▸ Task description
In the passage on the Egyptian Army's structure, what directs the two field armies?

▸ Extract
>>>>

The structure of the Egyptian Army depicted below focuses on operational organisation.

Under the Ministry of Defense is the Military Operations Authority with its headquarters in Cairo. The Chief of Staff of the Armed Forces's office is in Cairo. He is also chief of staff of the army. Formally, he is also chief of staff of the air force and navy as well, but apparently the commanders of the other two services frequently report directly to the Minister of Defense/Commander-in-Chief. From the Chief of Staff's office are directed four military regions, and the Unified Command East of the Canal, which in turn directs the two field armies.

<<<<

▸ Supplied material
>>>>

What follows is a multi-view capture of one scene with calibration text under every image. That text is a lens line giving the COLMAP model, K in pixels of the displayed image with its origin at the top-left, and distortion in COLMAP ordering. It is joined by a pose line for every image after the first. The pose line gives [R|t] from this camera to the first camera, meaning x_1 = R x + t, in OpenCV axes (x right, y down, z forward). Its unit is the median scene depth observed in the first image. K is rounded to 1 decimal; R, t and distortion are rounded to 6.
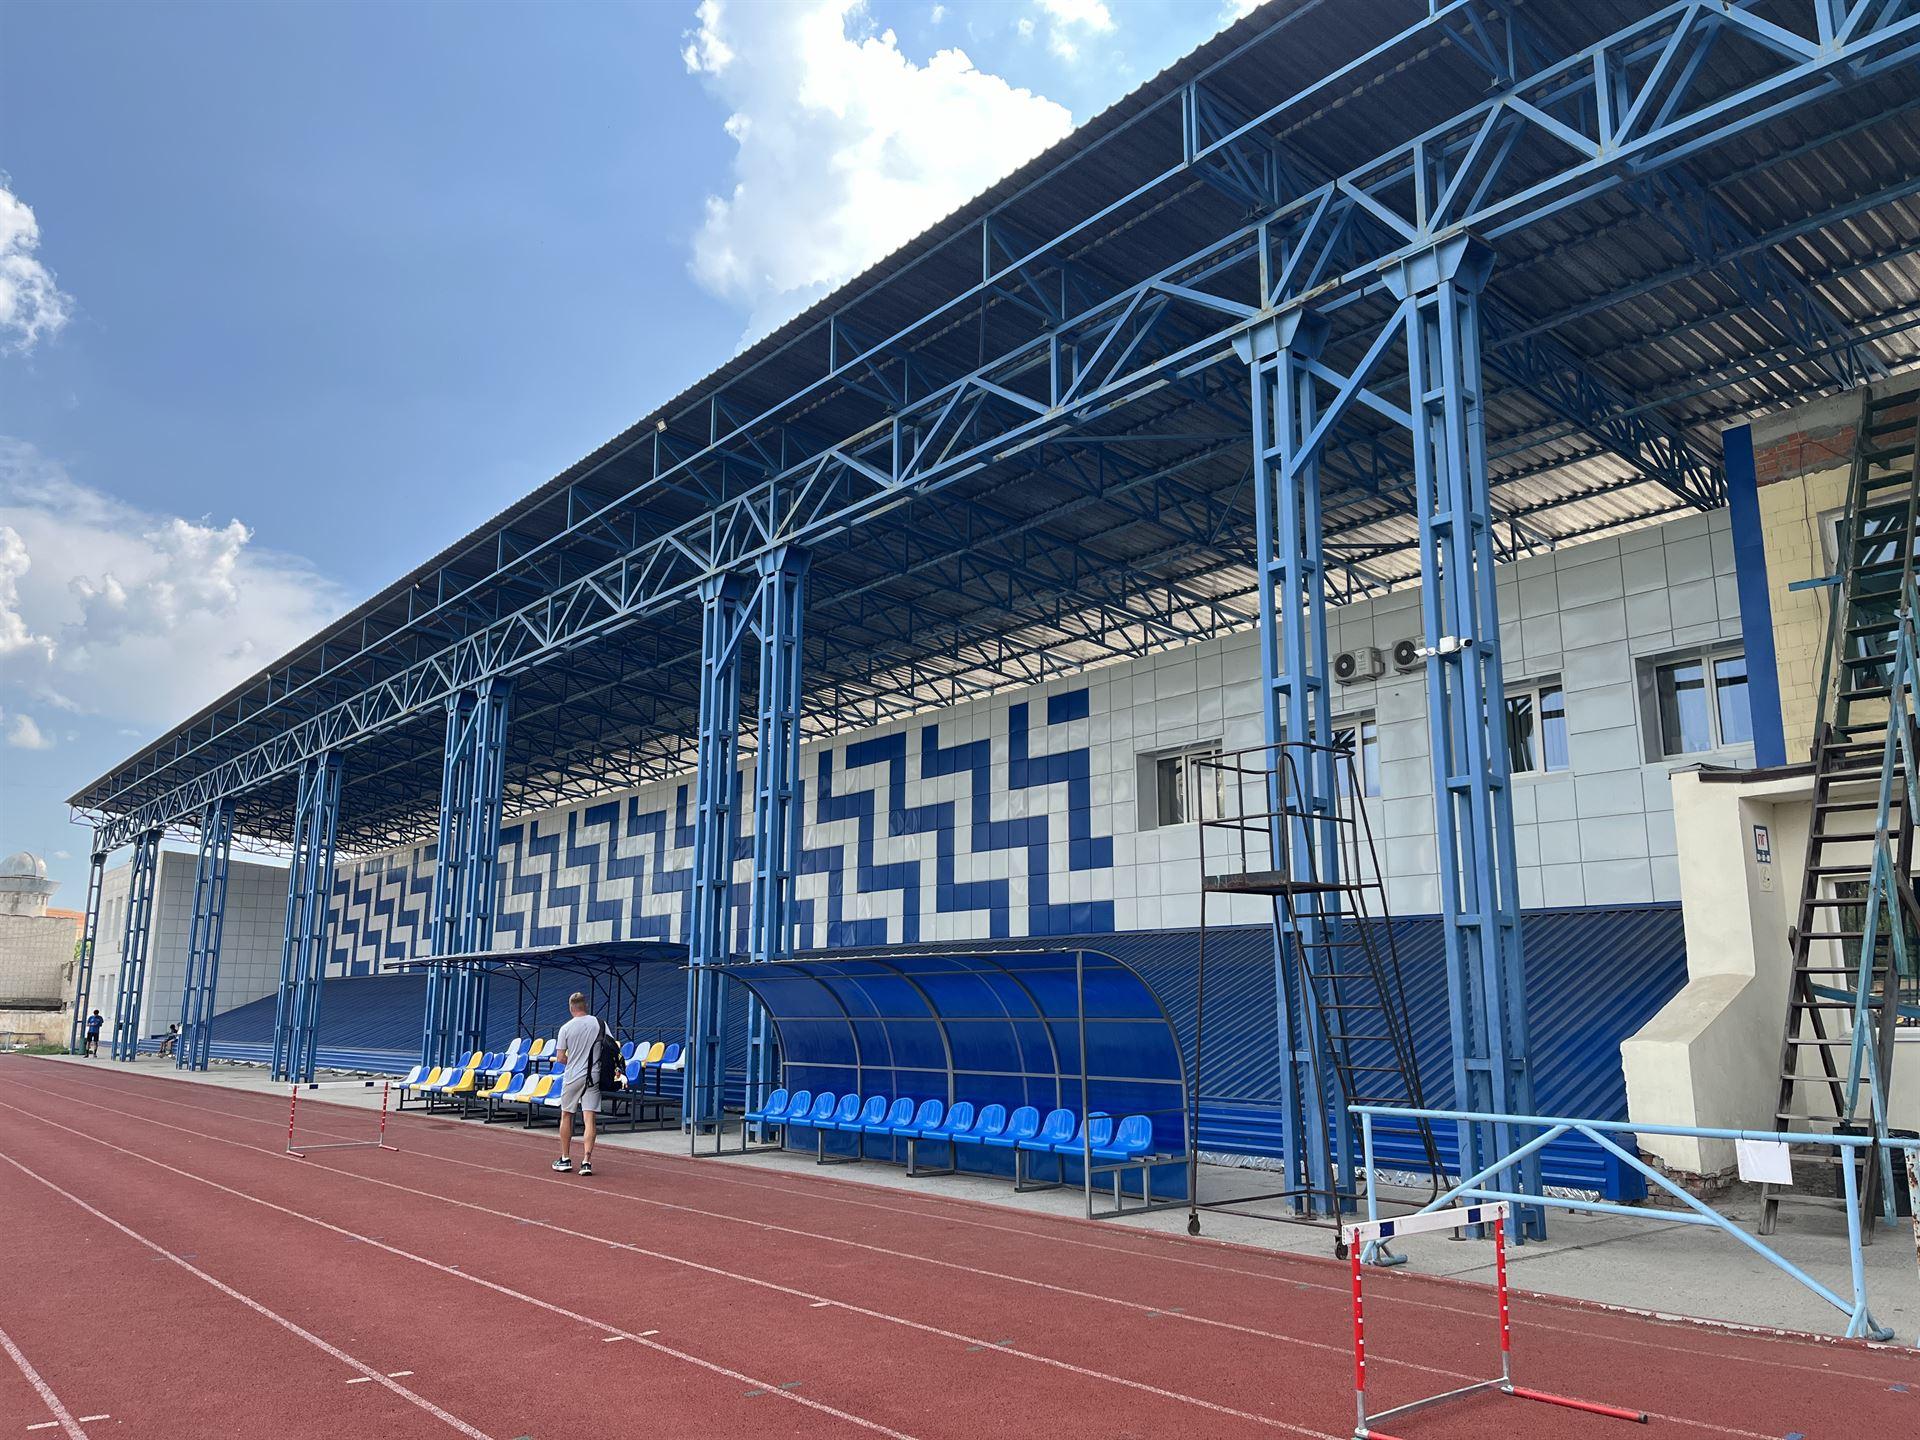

<<<<

▸ Answer space
The Unified Command East of the Canal.